EXERCISE DESCRIPTION: Count the lines in the records below that contain the string "COPY", matching case exactly. Reply with the number alone.

------------------------------------------------------------------------

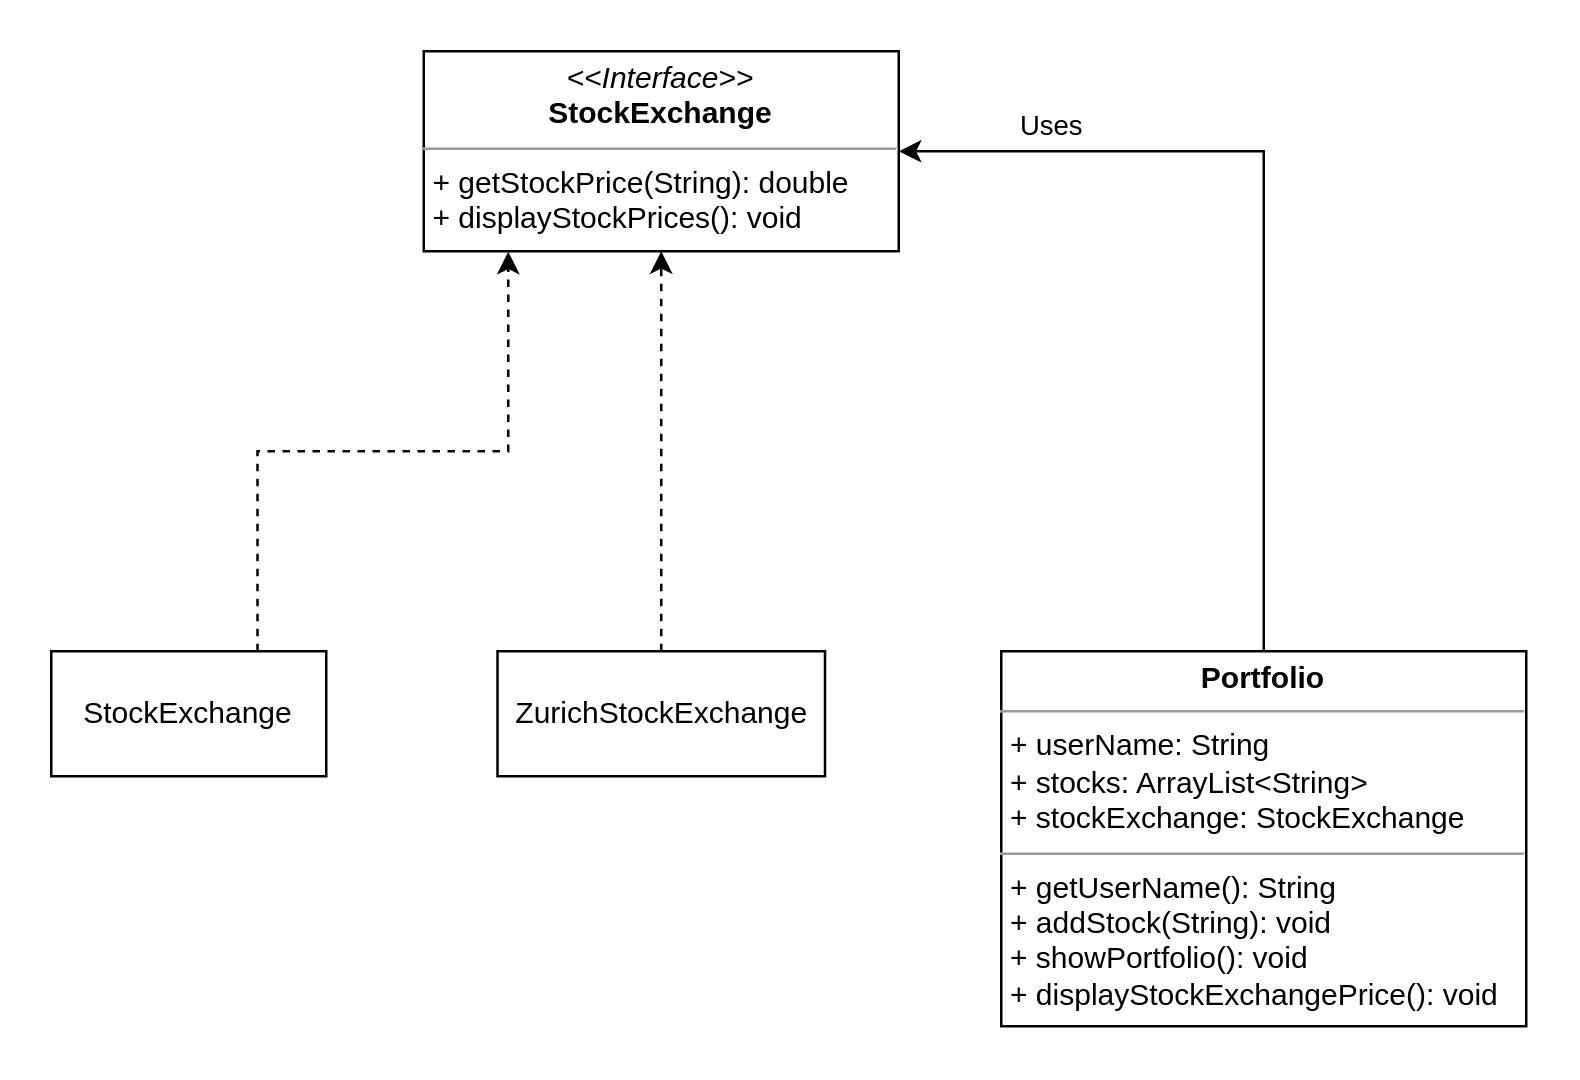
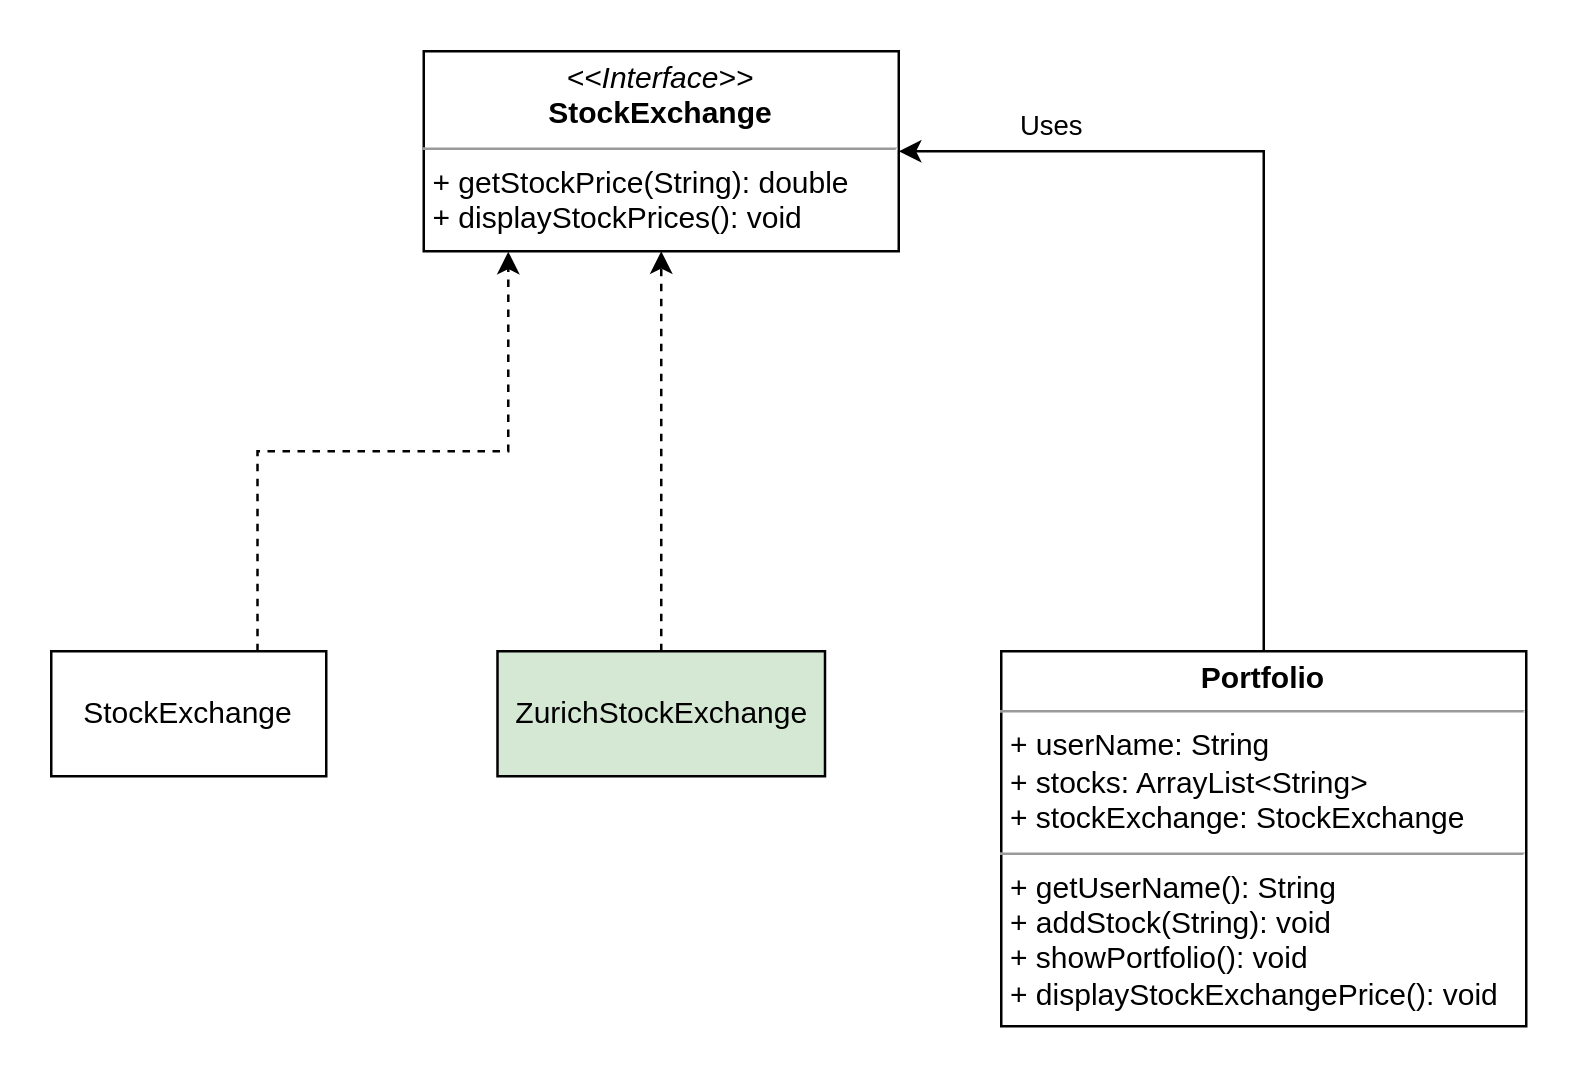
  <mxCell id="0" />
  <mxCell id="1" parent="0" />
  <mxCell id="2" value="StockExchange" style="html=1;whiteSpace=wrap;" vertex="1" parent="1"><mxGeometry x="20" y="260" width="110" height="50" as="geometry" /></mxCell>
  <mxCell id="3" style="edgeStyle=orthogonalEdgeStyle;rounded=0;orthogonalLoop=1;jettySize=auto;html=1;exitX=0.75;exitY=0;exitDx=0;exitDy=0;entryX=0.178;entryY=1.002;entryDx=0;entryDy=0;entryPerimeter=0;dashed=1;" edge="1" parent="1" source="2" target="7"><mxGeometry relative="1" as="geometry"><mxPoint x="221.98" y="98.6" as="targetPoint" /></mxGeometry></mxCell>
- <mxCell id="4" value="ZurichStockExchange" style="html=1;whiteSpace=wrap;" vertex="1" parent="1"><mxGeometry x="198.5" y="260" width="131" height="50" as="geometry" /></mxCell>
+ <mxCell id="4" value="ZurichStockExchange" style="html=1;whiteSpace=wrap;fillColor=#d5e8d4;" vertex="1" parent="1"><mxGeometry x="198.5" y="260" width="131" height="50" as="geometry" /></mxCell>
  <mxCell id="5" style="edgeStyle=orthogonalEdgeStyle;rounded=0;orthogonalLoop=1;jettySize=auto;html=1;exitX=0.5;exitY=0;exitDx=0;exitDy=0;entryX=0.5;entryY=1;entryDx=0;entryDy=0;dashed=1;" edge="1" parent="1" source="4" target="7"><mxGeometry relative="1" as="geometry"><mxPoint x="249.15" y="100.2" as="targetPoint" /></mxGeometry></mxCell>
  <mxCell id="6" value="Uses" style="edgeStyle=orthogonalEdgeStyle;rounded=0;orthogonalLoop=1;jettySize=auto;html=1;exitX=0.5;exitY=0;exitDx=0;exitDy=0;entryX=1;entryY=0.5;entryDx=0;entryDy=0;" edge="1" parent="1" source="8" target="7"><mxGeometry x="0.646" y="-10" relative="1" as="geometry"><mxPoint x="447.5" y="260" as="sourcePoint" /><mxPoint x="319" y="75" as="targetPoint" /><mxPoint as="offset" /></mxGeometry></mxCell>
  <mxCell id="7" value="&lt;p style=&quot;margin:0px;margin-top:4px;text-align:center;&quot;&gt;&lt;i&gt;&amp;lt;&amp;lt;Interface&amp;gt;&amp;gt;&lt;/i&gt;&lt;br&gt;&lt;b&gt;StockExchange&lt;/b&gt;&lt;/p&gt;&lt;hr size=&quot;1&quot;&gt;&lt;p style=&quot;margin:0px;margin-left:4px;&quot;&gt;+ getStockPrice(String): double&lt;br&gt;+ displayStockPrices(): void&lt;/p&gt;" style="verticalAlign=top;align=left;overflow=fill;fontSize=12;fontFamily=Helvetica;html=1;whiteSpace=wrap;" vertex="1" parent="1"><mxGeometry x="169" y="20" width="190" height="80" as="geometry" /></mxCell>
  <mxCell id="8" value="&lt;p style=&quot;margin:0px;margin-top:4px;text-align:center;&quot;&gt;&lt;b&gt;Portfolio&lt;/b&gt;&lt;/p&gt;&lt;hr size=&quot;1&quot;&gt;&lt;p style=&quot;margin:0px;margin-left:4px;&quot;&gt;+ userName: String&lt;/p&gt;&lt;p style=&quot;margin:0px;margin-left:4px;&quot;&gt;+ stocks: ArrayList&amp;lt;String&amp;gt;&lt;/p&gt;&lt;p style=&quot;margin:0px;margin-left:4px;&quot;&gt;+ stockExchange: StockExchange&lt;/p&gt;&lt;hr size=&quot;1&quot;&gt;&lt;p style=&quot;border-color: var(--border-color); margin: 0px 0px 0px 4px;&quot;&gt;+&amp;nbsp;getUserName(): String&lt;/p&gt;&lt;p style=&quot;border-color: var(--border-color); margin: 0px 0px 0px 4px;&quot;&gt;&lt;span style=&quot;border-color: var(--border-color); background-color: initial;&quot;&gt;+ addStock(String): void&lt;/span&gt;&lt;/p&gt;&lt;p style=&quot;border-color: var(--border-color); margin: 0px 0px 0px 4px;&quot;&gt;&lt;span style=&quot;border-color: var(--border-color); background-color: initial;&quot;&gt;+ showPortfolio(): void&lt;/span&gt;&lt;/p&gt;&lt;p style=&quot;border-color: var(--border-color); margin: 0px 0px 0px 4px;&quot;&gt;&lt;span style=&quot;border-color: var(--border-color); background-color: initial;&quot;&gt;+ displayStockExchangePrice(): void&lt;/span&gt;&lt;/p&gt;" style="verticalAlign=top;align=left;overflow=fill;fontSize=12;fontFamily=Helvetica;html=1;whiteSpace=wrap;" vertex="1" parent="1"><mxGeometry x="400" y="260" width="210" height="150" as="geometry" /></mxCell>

------------------------------------------------------------------------

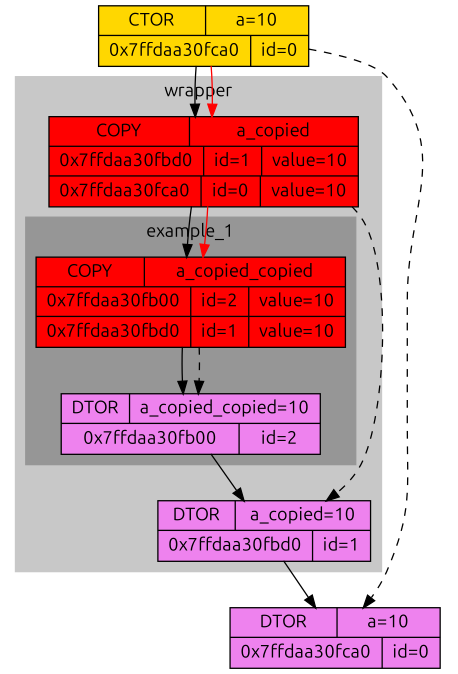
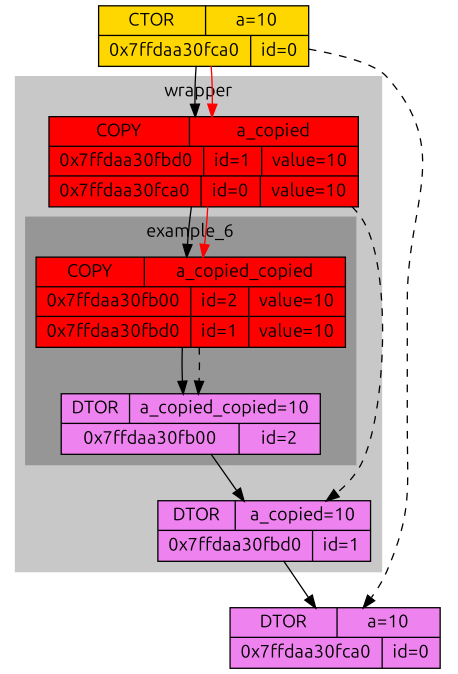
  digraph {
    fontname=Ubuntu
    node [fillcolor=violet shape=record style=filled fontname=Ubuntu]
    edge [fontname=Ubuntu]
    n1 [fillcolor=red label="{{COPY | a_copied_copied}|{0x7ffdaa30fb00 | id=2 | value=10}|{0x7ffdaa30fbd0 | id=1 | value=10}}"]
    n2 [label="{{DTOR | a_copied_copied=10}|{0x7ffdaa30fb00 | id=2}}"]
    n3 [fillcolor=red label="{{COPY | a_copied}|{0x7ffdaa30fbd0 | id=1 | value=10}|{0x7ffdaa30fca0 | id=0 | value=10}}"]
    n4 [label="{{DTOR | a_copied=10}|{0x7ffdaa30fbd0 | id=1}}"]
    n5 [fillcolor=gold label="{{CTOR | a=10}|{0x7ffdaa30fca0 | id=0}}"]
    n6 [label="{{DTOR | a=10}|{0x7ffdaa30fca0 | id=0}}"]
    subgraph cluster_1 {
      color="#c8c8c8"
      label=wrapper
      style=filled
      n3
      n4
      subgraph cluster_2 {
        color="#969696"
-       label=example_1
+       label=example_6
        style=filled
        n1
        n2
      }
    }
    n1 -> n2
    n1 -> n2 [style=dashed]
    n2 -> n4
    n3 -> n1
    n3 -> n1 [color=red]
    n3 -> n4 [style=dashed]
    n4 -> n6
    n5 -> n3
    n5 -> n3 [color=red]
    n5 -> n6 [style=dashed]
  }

------------------------------------------------------------------------

WORKED SOLUTION: 2